• [What to do] Below are the records; repeat exactly their lines between the line holding "index tip: (448, 303)" and the line holding "pinky pip: (658, 1226)", inclusive, skipping the pictures.

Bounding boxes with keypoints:
__________

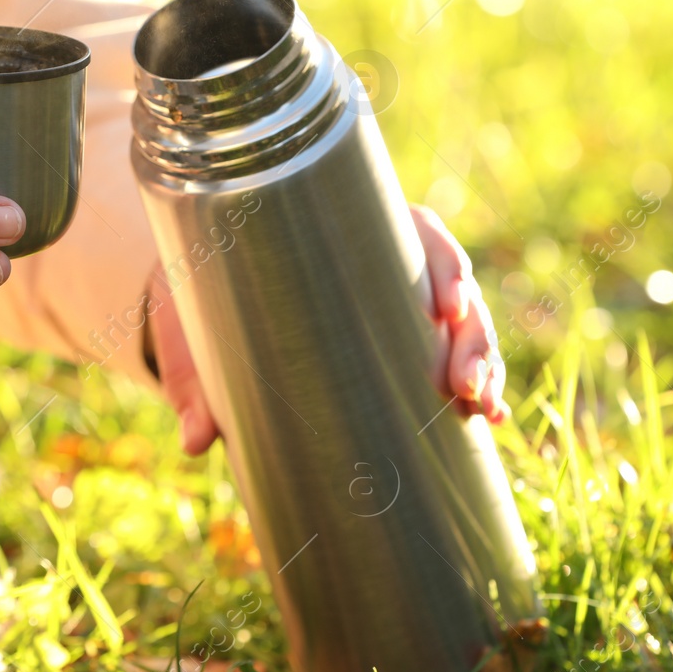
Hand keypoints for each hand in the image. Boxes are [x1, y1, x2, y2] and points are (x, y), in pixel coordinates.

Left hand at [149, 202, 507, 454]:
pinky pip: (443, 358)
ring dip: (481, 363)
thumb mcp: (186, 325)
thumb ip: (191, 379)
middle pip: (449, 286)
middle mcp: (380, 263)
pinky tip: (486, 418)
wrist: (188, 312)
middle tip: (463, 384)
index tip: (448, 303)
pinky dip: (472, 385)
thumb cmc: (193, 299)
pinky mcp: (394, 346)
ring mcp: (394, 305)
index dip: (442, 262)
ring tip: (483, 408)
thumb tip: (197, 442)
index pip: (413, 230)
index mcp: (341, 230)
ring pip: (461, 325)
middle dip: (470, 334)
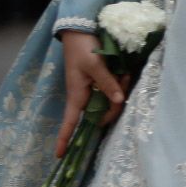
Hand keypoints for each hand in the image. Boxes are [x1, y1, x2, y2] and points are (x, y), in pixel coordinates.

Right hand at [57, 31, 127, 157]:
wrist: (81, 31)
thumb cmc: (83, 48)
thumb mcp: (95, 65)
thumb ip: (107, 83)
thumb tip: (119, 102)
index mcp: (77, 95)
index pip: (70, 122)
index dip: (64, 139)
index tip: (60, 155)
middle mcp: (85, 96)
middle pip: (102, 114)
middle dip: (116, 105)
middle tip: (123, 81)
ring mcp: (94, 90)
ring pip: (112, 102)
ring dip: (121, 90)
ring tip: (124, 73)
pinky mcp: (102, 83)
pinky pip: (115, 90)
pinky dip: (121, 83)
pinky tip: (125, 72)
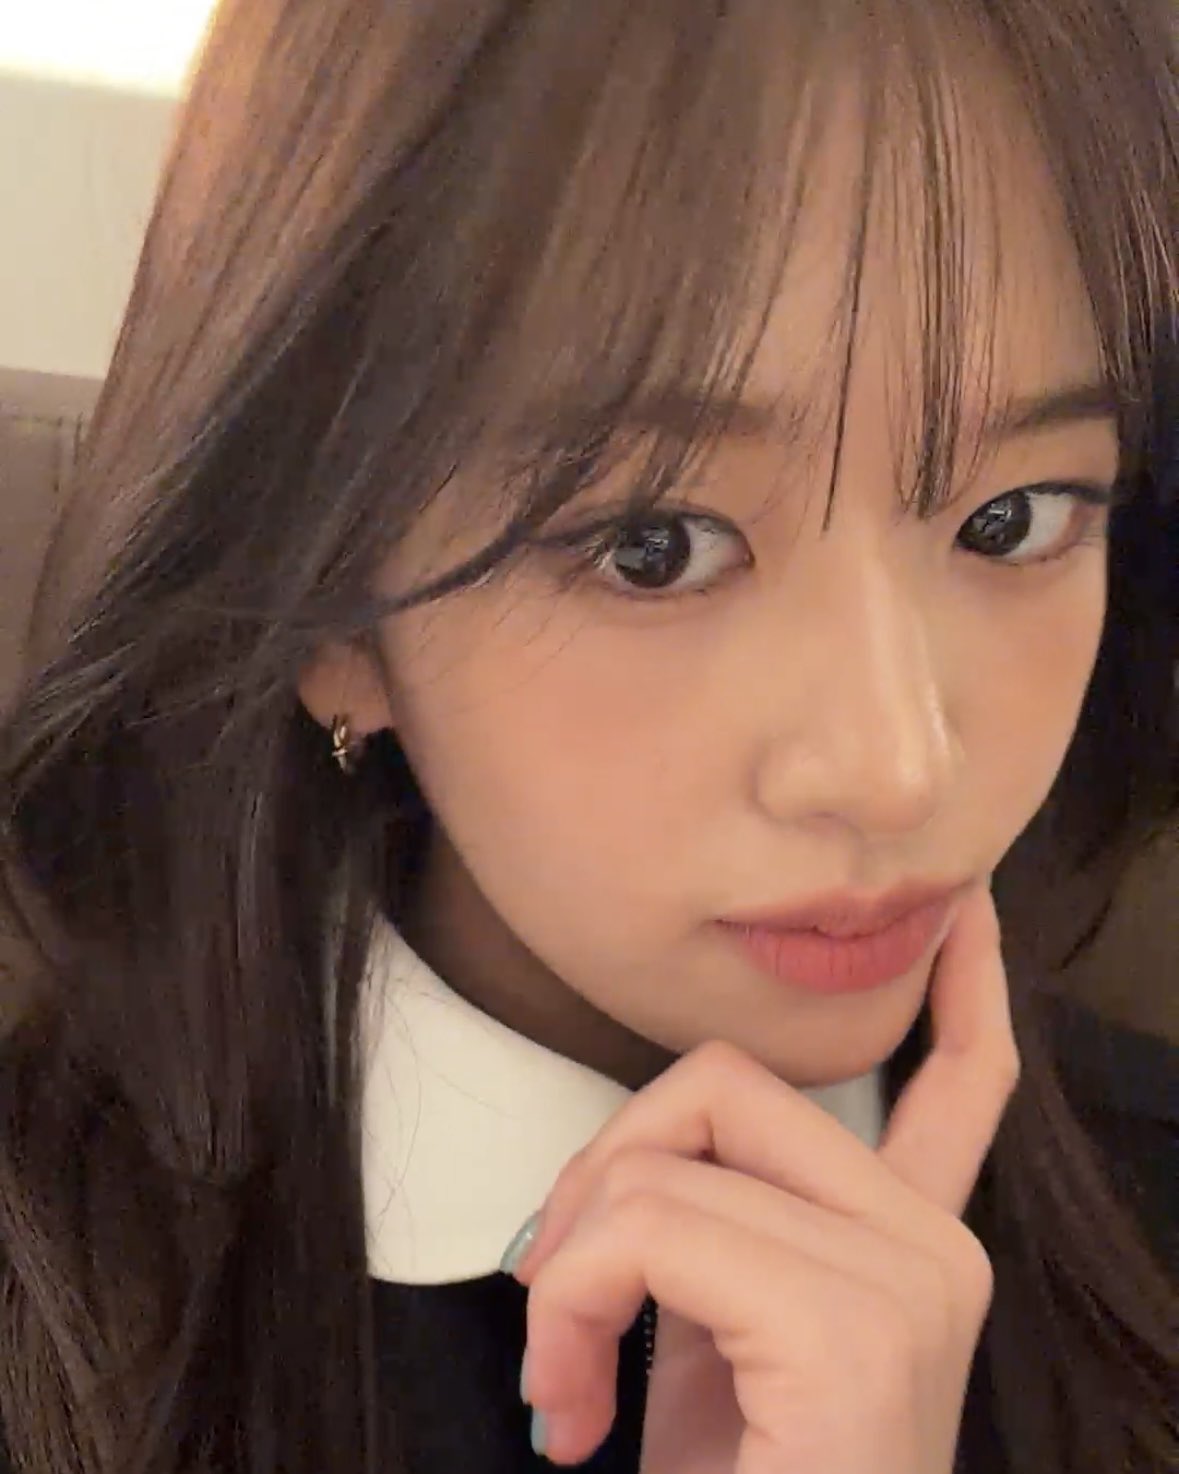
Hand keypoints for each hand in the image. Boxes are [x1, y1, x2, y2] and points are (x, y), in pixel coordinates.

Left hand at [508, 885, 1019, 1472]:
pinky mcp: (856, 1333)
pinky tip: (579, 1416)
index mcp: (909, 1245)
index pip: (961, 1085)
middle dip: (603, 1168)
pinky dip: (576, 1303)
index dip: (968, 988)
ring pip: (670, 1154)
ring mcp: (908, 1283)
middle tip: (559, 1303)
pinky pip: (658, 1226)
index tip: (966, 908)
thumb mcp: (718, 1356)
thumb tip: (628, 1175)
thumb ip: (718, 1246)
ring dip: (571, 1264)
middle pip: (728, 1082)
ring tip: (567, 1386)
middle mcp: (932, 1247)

__________

• [Response to this task]
index tip: (448, 303)
pinky dip: (472, 385)
thumb cmc: (193, 299)
pinky mcp: (394, 346)
ring mcp: (394, 305)
index dip: (442, 262)
ring tip: (483, 408)
thumb tip: (197, 442)
index pip: (413, 230)
index mcp: (341, 230)
ring pip: (461, 325)
middle dip: (470, 334)
Hand keypoints for each hand in the image. Boxes are [x1, y1, x2, y2] and points are (x, y), in pixel coordinates.

Right hand at [57, 31, 127, 157]:
wrist: (81, 31)
thumb cmc: (83, 48)
thumb mcp: (95, 65)
thumb ip: (107, 83)
thumb tip: (119, 102)
index mcp: (77, 95)
index pip: (70, 122)
index dip: (64, 139)
index tip: (60, 155)
middle mcp: (85, 96)
middle pip: (102, 114)
middle dip: (116, 105)
middle tip: (123, 81)
ring mcp: (94, 90)
ring pip: (112, 102)
ring dip: (121, 90)
ring tip: (124, 73)
pinky mcp: (102, 83)
pinky pip: (115, 90)
pinky dip: (121, 83)
pinky tip: (125, 72)
Hand keypoints for each hand in the image. Boxes are [x1, y1, x2, y2] and points are (x, y), in pixel coordinates.

Left hand at [508, 885, 1019, 1472]:
pinky mcp: (856, 1333)
pinky tip: (579, 1416)
index mcp: (909, 1245)
index pip: (961, 1085)
middle dip: (603, 1168)
pinky dip: (576, 1303)
index dip: (968, 988)
ring pip: (670, 1154)
ring mcp: (908, 1283)
middle tip: (559, 1303)
pinky pip: (658, 1226)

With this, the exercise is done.